INSTRUCTIONS TO FOLLOW:
Reproduce each of the rows below verbatim, line for line, with nothing changed.
DATA EXCERPTS Start Marker
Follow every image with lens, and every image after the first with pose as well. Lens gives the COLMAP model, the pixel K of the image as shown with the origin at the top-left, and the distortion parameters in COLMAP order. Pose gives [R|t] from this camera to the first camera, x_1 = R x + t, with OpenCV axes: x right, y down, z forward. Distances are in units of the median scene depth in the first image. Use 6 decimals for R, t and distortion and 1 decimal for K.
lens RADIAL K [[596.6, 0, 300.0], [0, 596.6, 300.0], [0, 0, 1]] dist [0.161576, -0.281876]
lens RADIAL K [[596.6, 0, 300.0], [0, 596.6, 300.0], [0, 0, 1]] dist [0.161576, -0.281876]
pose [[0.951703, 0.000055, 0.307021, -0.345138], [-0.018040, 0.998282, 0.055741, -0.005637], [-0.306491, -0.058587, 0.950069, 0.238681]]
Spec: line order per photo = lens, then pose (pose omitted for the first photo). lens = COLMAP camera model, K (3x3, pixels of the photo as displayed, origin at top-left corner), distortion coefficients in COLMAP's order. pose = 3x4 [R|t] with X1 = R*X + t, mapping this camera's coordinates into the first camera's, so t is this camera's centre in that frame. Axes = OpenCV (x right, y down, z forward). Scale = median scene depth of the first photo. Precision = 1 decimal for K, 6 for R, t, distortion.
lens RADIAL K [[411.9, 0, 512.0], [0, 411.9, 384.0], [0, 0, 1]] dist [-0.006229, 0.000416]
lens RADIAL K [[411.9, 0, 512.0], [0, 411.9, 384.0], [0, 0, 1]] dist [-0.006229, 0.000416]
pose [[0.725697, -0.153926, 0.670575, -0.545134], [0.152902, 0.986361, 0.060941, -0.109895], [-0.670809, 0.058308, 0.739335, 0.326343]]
DATA EXCERPTS End Marker
SOLUTION TO THE PROBLEM:
Follow every image with lens, and every image after the first with pose as well. Lens gives the COLMAP model, the pixel K of the image as shown with the origin at the top-left, and the distortion parameters in COLMAP order. Pose gives [R|t] from this camera to the first camera, x_1 = R x + t, with OpenCV axes: x right, y down, z forward. Distances are in units of the median scene depth in the first image. Use 6 decimals for R, t and distortion and 1 decimal for K.
lens RADIAL K [[596.6, 0, 300.0], [0, 596.6, 300.0], [0, 0, 1]] dist [0.161576, -0.281876]
lens RADIAL K [[596.6, 0, 300.0], [0, 596.6, 300.0], [0, 0, 1]] dist [0.161576, -0.281876]
pose [[0.951703, 0.000055, 0.307021, -0.345138], [-0.018040, 0.998282, 0.055741, -0.005637], [-0.306491, -0.058587, 0.950069, 0.238681]]
Spec: line order per photo = lens, then pose (pose omitted for the first photo). lens = COLMAP camera model, K (3x3, pixels of the photo as displayed, origin at top-left corner), distortion coefficients in COLMAP's order. pose = 3x4 [R|t] with X1 = R*X + t, mapping this camera's coordinates into the first camera's, so t is this camera's centre in that frame. Axes = OpenCV (x right, y down, z forward). Scale = median scene depth of the first photo. Precision = 1 decimal for K, 6 for R, t, distortion.
lens RADIAL K [[411.9, 0, 512.0], [0, 411.9, 384.0], [0, 0, 1]] dist [-0.006229, 0.000416]
lens RADIAL K [[411.9, 0, 512.0], [0, 411.9, 384.0], [0, 0, 1]] dist [-0.006229, 0.000416]
pose [[0.725697, -0.153926, 0.670575, -0.545134], [0.152902, 0.986361, 0.060941, -0.109895], [-0.670809, 0.058308, 0.739335, 0.326343]]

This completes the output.